It's the 'secret weapon,' says author of new guide to holiday cooking
Stock up: Make sure you have plenty of turkey stock on hand for Thanksgiving, writes author Sam Sifton. It's crucial for everything from pre-feast prep to warming up the leftovers. (Bill Hogan/Chicago Tribune)
2 turkey drumsticks
2 turkey wings
2 large Spanish onions, peeled, cut in half
2 large carrots, peeled, cut into large pieces
2 ribs celery, cut into large pieces
2 bay leaves
3 sprigs fresh thyme
1 tablespoon cracked black peppercorns
1. Place turkey parts in a large baking dish; cook in a 400-degree oven until they are golden, with the skin beginning to separate from the end of the drumsticks, about 30 minutes.
2. Transfer turkey parts and all accumulated fat and juices to a large stockpot.
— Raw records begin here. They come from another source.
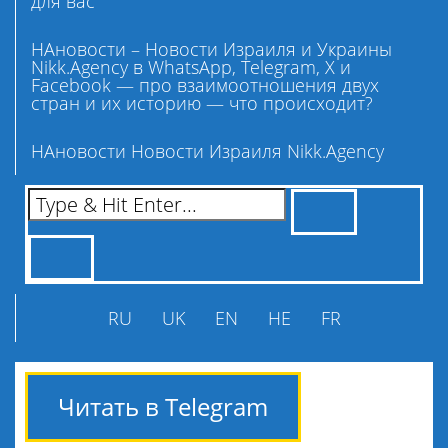
для вас
НАновости – Новости Израиля и Украины
Nikk.Agency в WhatsApp, Telegram, X и
Facebook — про взаимоотношения двух
стран и их историю — что происходит?
НАновости Новости Израиля Nikk.Agency
RU
UK
EN
HE
FR
Читать в Telegram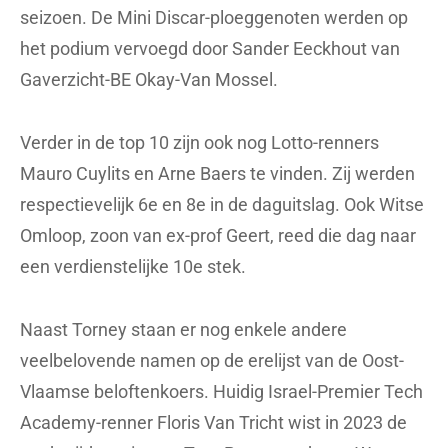
seizoen. De Mini Discar-ploeggenoten werden op
het podium vervoegd door Sander Eeckhout van
Gaverzicht-BE Okay-Van Mossel.
Verder in de top 10 zijn ook nog Lotto-renners
Mauro Cuylits en Arne Baers te vinden. Zij werden
respectievelijk 6e en 8e in de daguitslag. Ook Witse
Omloop, zoon van ex-prof Geert, reed die dag naar
een verdienstelijke 10e stek.
Naast Torney staan er nog enkele andere
veelbelovende namen op de erelijst van de Oost-
Vlaamse beloftenkoers. Huidig Israel-Premier Tech
Academy-renner Floris Van Tricht wist in 2023 de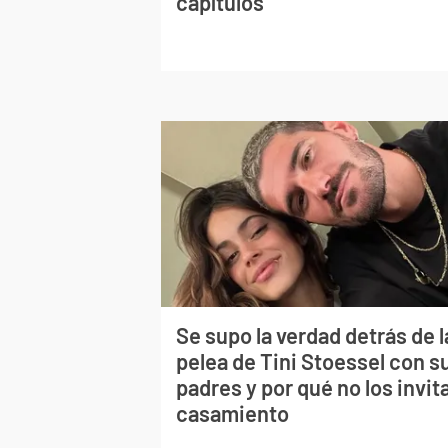
capítulos
Se supo la verdad detrás de l
pelea de Tini Stoessel con s
padres y por qué no los invita
casamiento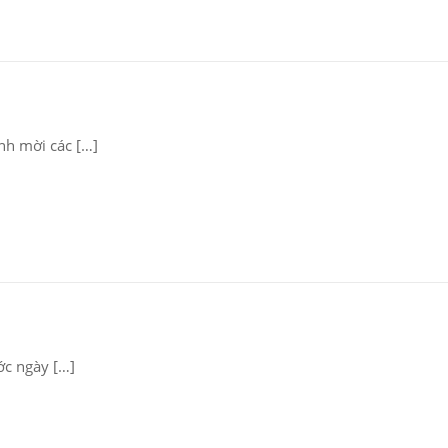
nh mời các […]
ớc ngày […]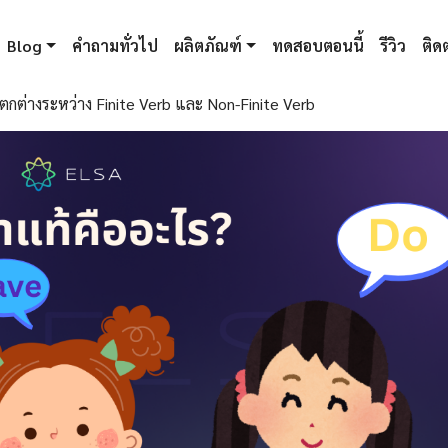
Blog
คำถามทั่วไป
ผลิตภัณฑ์
ทดสอบตอนนี้
รีวิว
ติดต
ตกต่างระหว่าง Finite Verb และ Non-Finite Verb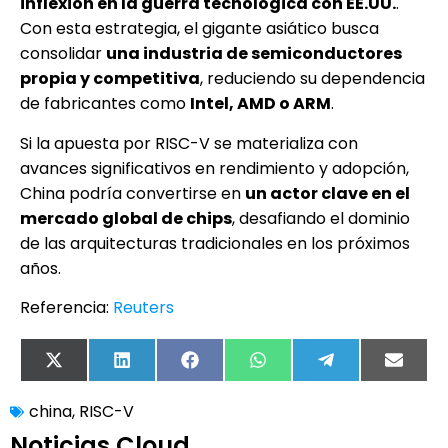
inflexión en la guerra tecnológica con EE.UU.
.
Con esta estrategia, el gigante asiático busca
consolidar
una industria de semiconductores
propia y competitiva
, reduciendo su dependencia
de fabricantes como
Intel, AMD o ARM
.
Si la apuesta por RISC-V se materializa con
avances significativos en rendimiento y adopción,
China podría convertirse en
un actor clave en el
mercado global de chips
, desafiando el dominio
de las arquitecturas tradicionales en los próximos
años.
Referencia:
Reuters
X
LinkedIn
Facebook
WhatsApp
Telegram
Email
(Twitter)
china
,
RISC-V
Noticias Cloud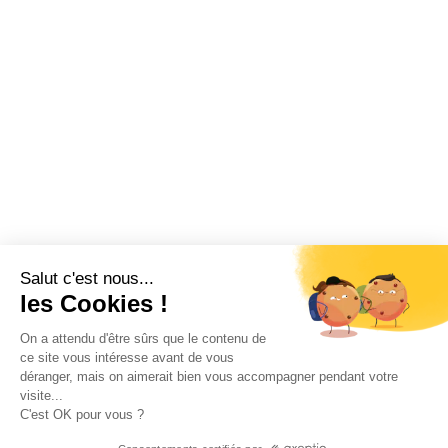
Salut c'est nous...
les Cookies !
On a attendu d'être sûrs que le contenu de
ce site vous intéresse avant de vous
déranger, mais on aimerait bien vous accompagner pendant votre
visite...
C'est OK pour vous ?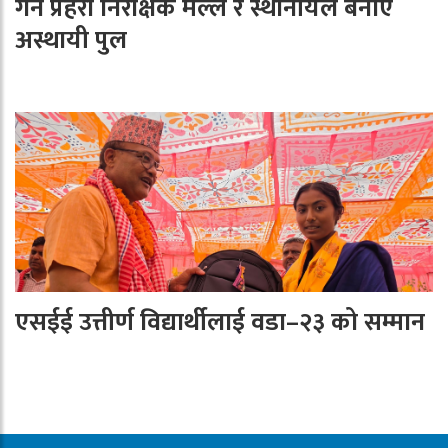
गर्न प्रहरी निरीक्षक मल्ल र स्थानीयले बनाए
अस्थायी पुल
एसईई उत्तीर्ण विद्यार्थीलाई वडा–२३ को सम्मान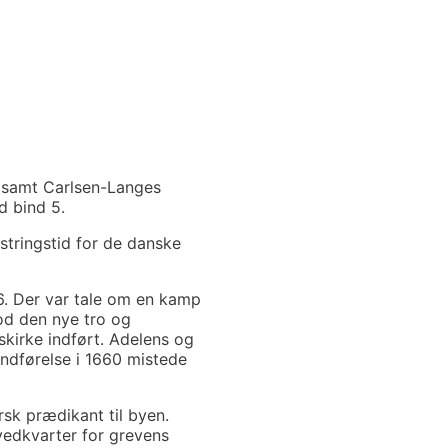
 samt Carlsen-Langes
d bind 5.
stringstid for de danske
6. Der var tale om en kamp
od den nye tro og
skirke indført. Adelens og
ndførelse i 1660 mistede
rsk prædikant til byen.
vedkvarter for grevens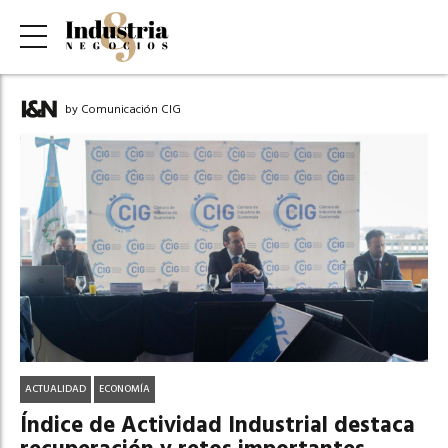
by Comunicación CIG
ACTUALIDAD
ECONOMÍA
Índice de Actividad Industrial destaca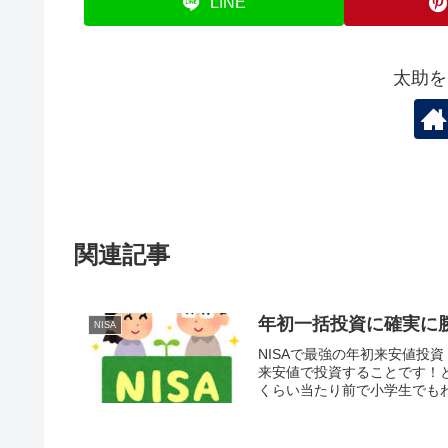
LINE
太助を
関連記事
年初一括投資に確実に
NISA
NISAで最強の年初来安値投
来安値で投資することです！
くらい当たり前で小学生でもわ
Cover turkey with water; heat to a boil over high heat; reduce heat, cover and simmer for as long as you can manage, even overnight.
3. Add the vegetables, bay leaves, thyme and pepper; cook, 1 hour; strain stock into a clean container. Cover and place in refrigerator. When cool, pull off the layer of fat on top; discard. Keeps three to four days refrigerated, or freeze and thaw before using. Reheat on Thanksgiving morning and use all day.
Take what remains of your bird and break it up so that it can fit into a large stockpot. Add 3 ribs roughly chopped celery and a large Spanish onion cut into quarters. Cover with water. Heat to a boil over high heat; reduce heat to a bare simmer. Cook, barely stirring, at least 4 hours, or overnight. In time the bones will release their marrow and roasted flavor, imparting to the stock a dark and incomparable heartiness.